__TASK MATERIAL__
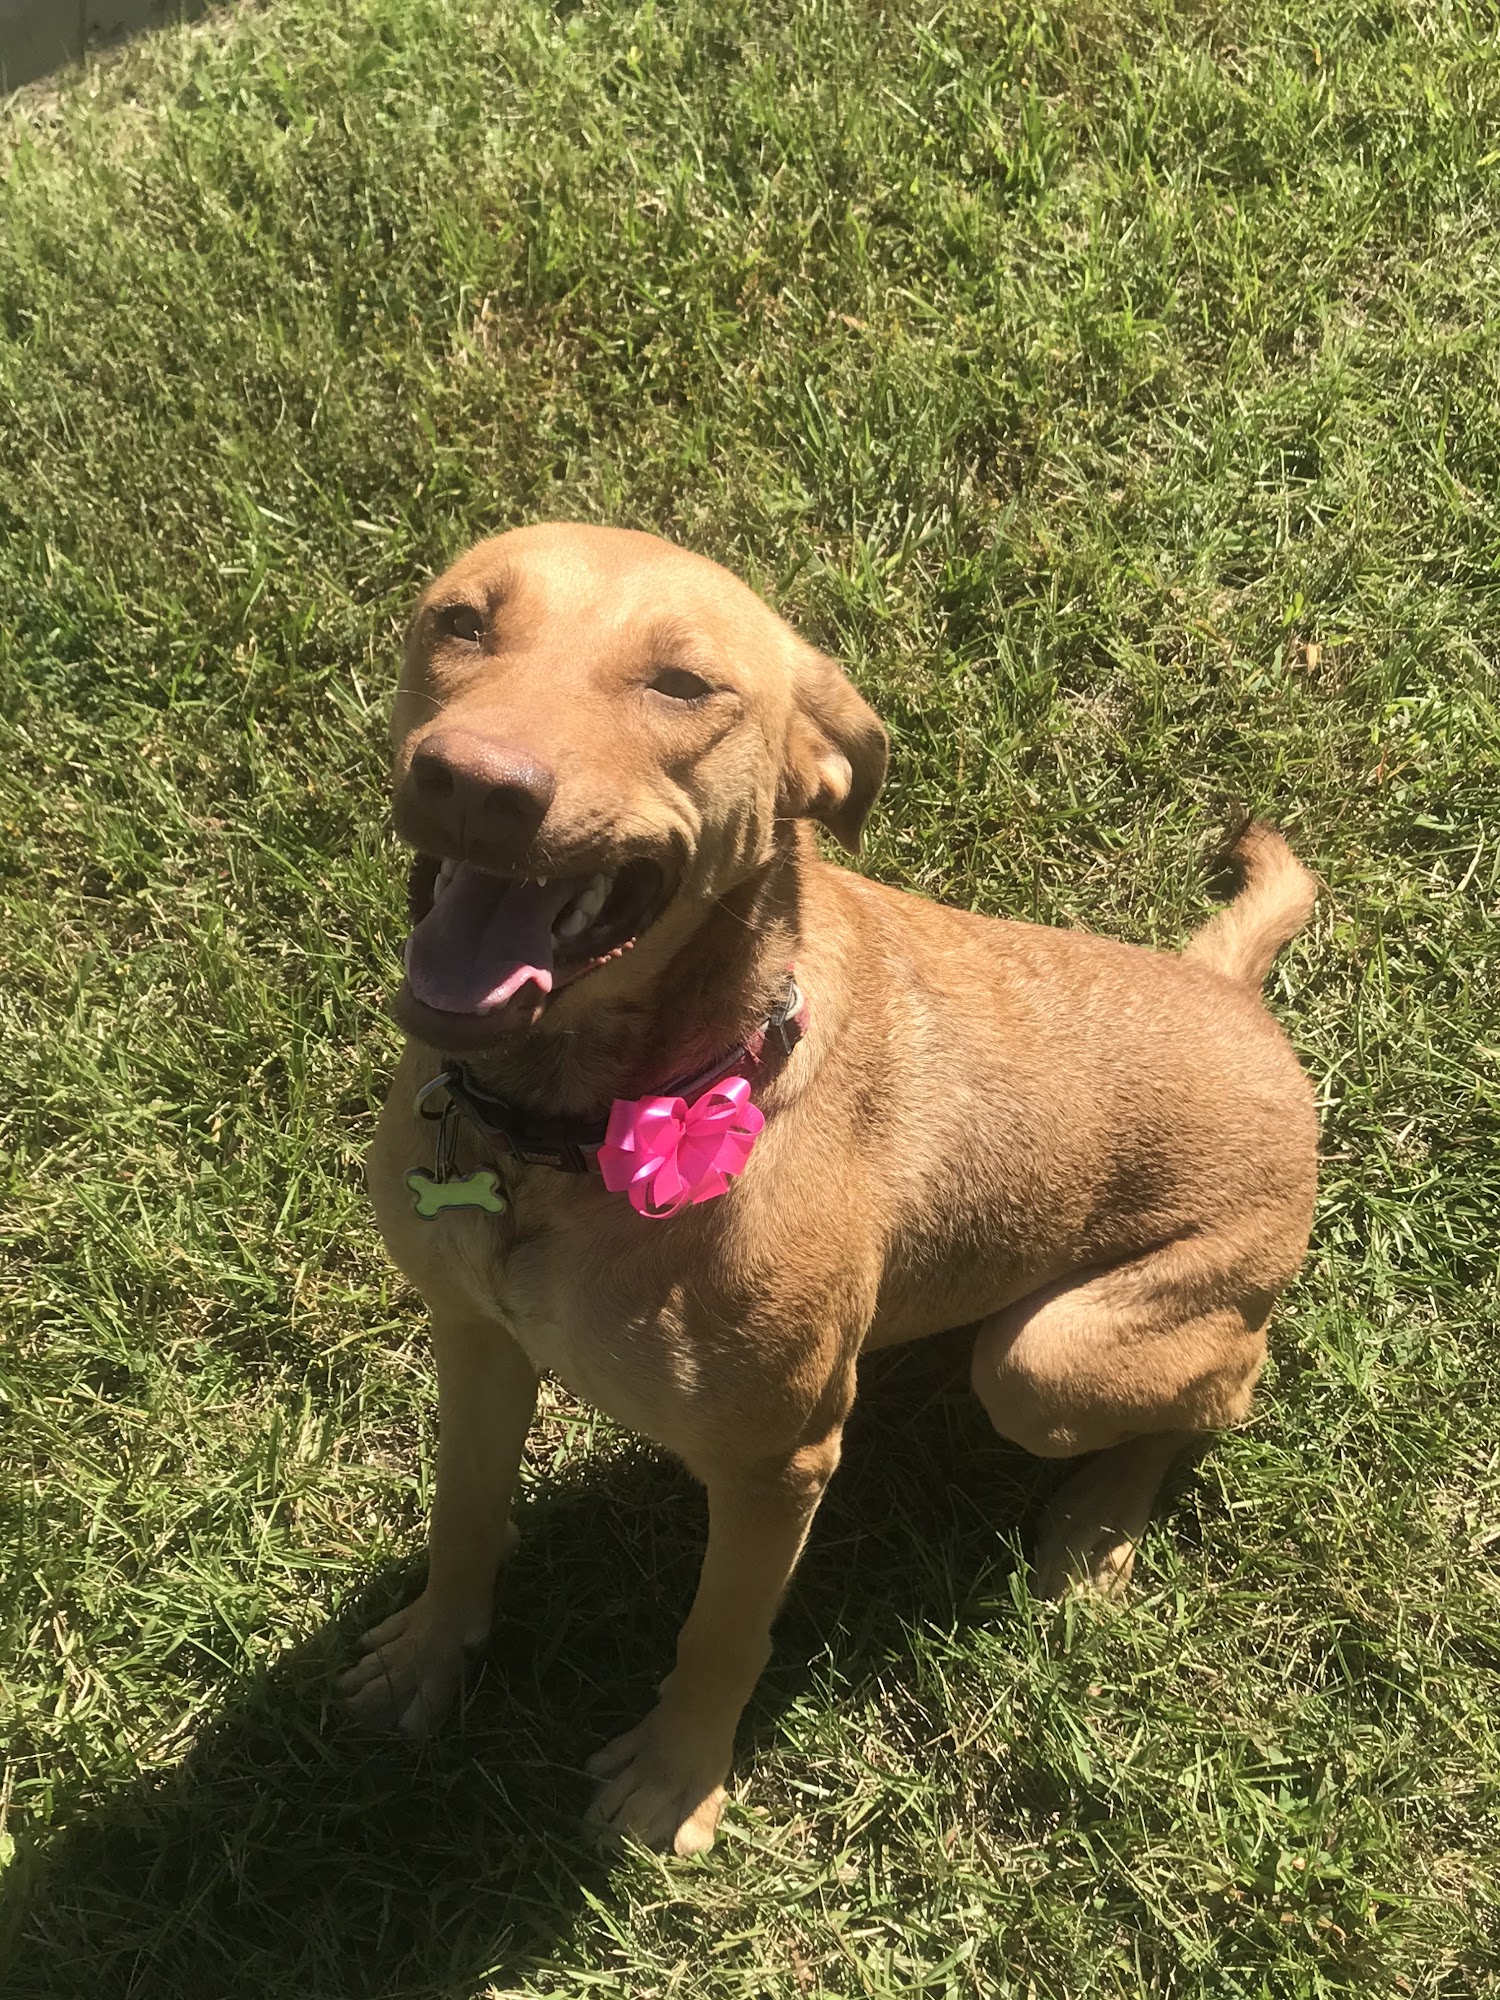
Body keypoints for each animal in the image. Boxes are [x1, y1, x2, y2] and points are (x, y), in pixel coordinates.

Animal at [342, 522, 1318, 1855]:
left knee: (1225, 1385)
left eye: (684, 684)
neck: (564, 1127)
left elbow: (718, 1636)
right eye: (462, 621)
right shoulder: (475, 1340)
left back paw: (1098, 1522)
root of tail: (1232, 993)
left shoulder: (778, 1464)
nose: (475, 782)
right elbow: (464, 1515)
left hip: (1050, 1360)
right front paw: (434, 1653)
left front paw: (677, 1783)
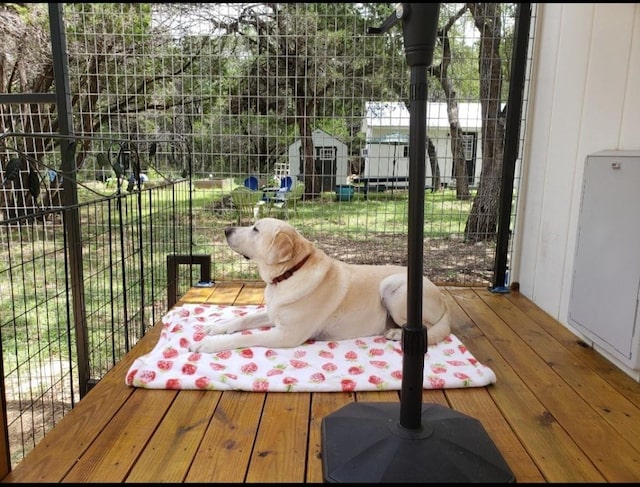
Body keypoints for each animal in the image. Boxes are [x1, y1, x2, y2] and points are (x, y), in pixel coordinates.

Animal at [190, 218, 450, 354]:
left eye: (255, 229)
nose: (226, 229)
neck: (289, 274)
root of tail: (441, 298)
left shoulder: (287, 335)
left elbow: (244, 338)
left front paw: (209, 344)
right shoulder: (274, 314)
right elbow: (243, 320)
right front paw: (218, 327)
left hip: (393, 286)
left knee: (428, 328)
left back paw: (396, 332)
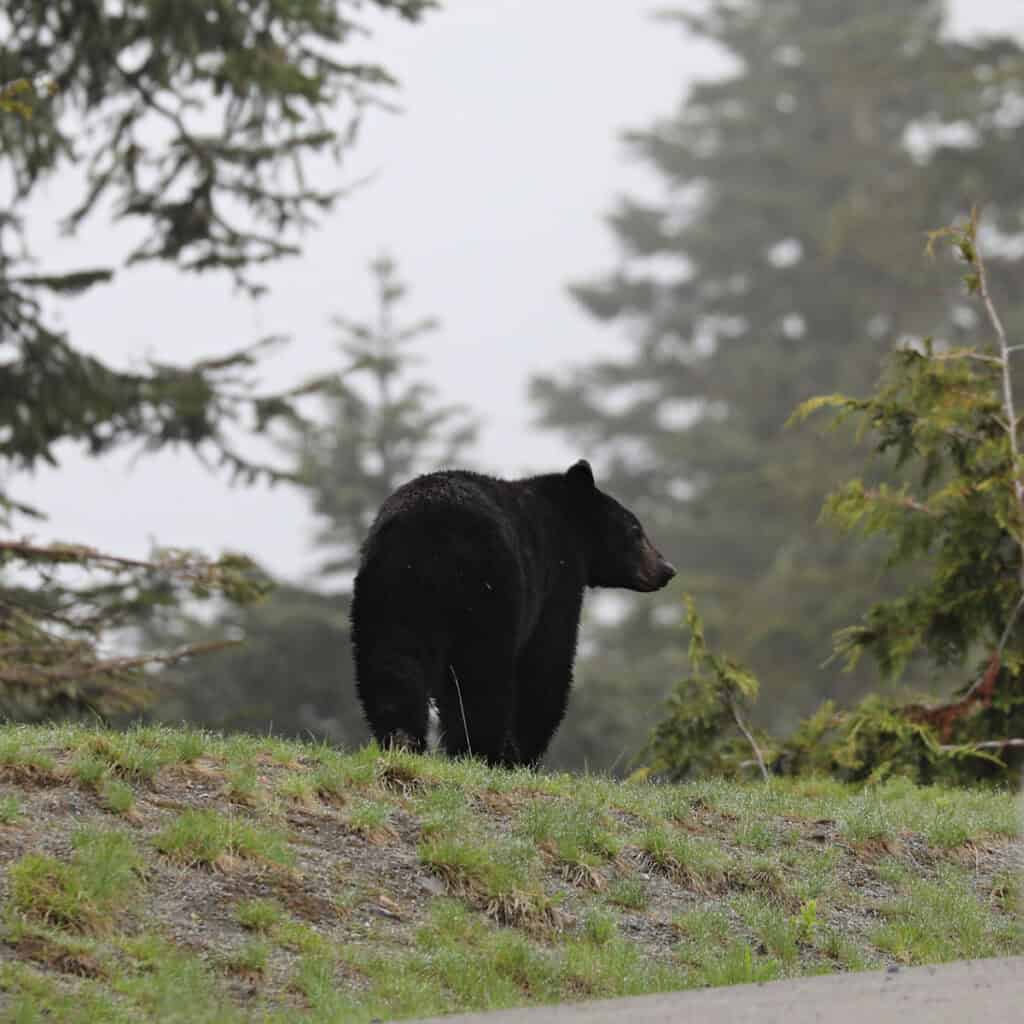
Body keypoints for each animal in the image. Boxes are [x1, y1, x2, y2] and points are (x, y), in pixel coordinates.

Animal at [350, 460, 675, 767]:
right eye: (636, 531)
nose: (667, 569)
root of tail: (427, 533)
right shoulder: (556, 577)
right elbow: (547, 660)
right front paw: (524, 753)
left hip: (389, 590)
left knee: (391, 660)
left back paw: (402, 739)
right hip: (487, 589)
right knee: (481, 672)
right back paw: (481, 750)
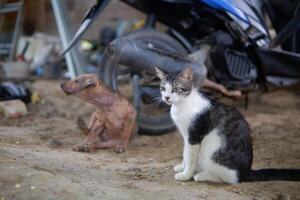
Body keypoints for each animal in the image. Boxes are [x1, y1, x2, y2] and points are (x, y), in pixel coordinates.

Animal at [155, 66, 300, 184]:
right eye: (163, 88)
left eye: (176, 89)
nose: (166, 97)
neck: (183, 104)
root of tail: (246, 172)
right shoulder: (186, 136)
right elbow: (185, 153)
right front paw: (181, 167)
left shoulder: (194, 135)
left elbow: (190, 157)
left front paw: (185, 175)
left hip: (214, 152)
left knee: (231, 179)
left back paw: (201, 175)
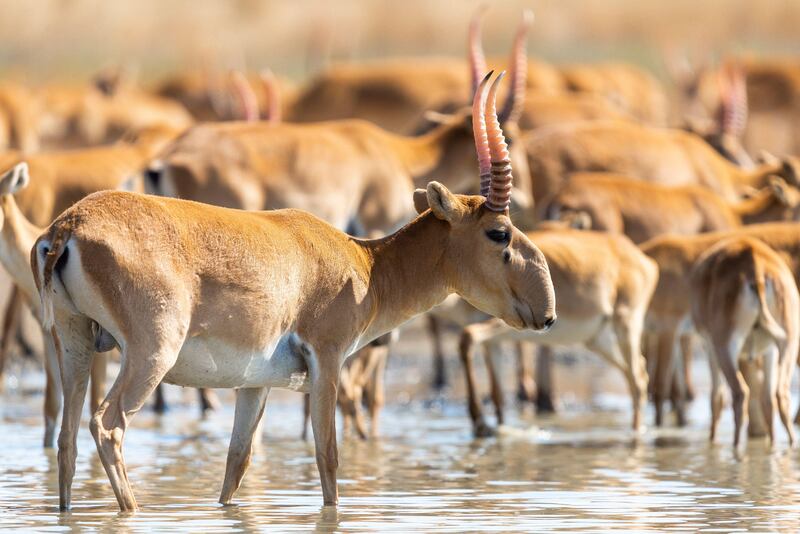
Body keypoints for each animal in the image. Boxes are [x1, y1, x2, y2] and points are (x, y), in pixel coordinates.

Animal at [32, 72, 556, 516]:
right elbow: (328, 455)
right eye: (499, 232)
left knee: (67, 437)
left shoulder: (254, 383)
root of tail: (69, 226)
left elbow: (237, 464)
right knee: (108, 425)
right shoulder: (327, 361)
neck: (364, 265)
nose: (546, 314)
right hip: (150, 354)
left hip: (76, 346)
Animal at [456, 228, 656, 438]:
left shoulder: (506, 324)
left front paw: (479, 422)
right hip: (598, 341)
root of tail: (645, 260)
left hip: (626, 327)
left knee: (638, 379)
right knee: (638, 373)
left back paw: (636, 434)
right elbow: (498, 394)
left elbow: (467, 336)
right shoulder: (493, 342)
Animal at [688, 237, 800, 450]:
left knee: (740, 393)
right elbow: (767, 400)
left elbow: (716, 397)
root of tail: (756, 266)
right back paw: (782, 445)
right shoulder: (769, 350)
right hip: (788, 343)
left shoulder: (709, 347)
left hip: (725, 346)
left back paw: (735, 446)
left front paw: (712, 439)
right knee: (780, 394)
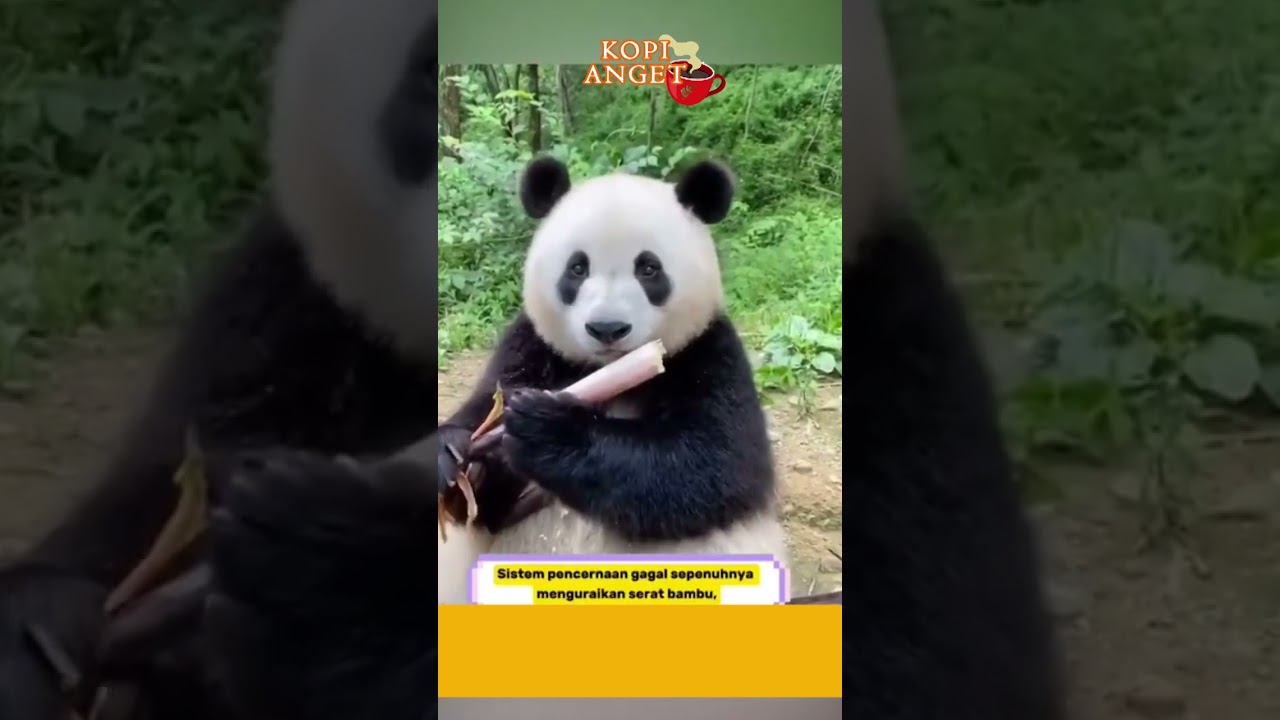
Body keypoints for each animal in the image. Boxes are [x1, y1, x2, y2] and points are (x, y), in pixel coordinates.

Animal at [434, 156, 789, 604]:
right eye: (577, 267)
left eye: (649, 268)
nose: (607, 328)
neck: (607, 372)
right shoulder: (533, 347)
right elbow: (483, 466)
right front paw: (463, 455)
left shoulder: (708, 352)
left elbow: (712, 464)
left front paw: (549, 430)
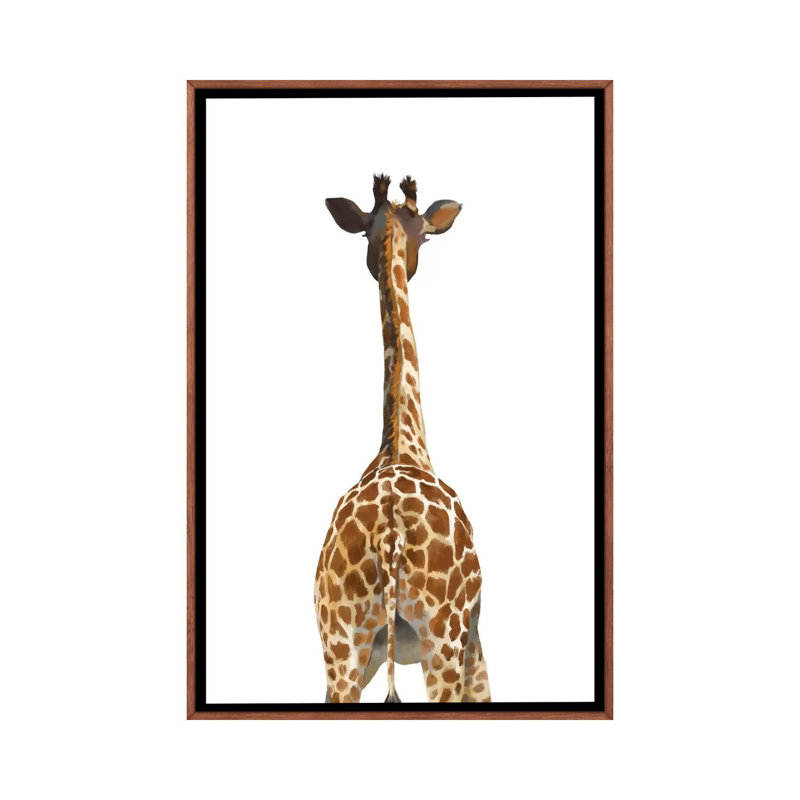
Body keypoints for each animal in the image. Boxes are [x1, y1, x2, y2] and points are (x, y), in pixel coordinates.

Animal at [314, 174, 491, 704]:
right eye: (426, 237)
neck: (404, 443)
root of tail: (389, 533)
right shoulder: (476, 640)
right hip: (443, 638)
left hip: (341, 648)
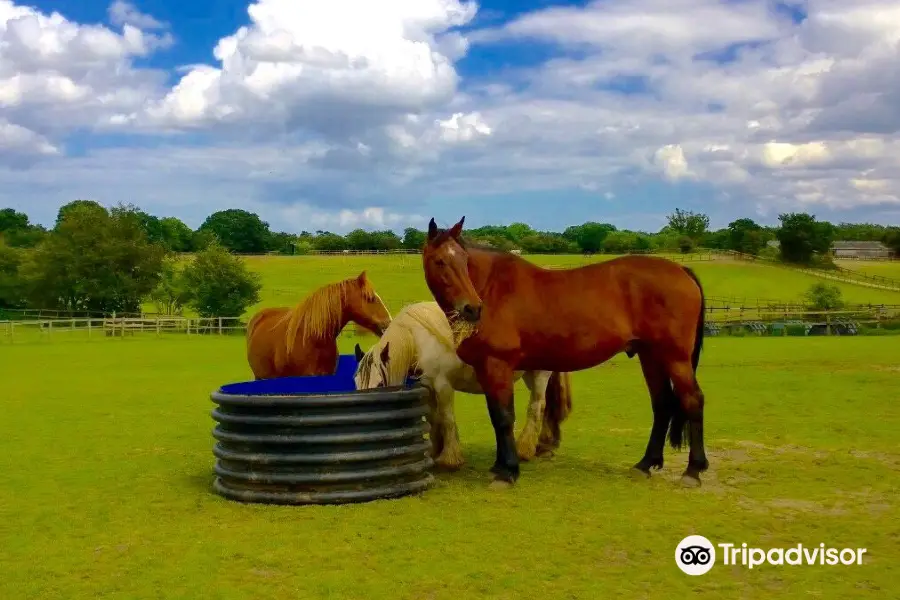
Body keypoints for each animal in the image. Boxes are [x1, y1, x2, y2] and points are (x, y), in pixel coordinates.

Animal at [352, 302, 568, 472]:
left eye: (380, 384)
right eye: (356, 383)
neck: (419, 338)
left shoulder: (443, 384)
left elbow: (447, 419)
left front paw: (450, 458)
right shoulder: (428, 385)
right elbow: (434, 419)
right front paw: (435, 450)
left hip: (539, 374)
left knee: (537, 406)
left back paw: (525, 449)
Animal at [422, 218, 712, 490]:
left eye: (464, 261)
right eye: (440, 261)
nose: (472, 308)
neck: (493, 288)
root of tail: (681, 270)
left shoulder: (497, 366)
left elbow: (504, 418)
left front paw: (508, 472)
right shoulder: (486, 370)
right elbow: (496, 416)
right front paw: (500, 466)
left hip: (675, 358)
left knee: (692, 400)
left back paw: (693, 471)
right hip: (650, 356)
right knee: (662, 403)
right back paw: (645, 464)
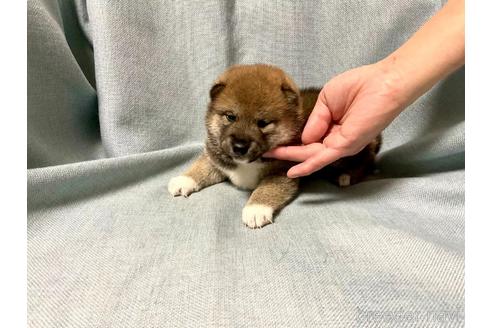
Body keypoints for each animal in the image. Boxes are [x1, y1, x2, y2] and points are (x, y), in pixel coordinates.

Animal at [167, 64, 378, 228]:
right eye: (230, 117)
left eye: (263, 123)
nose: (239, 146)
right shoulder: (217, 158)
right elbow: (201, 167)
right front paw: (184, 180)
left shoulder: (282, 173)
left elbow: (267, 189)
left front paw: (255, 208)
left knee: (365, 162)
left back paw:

__PROBLEM DETAILS__
Find the lines in the data that include "nose", then copy each of them.

__TASK OUTPUT__
nose: (475, 782)
nose: (226, 229)
nose: (667, 569)
nose: (166, 97)
nose: (546, 314)
nose: (607, 328)
nose: (472, 308)
nose: (239, 146)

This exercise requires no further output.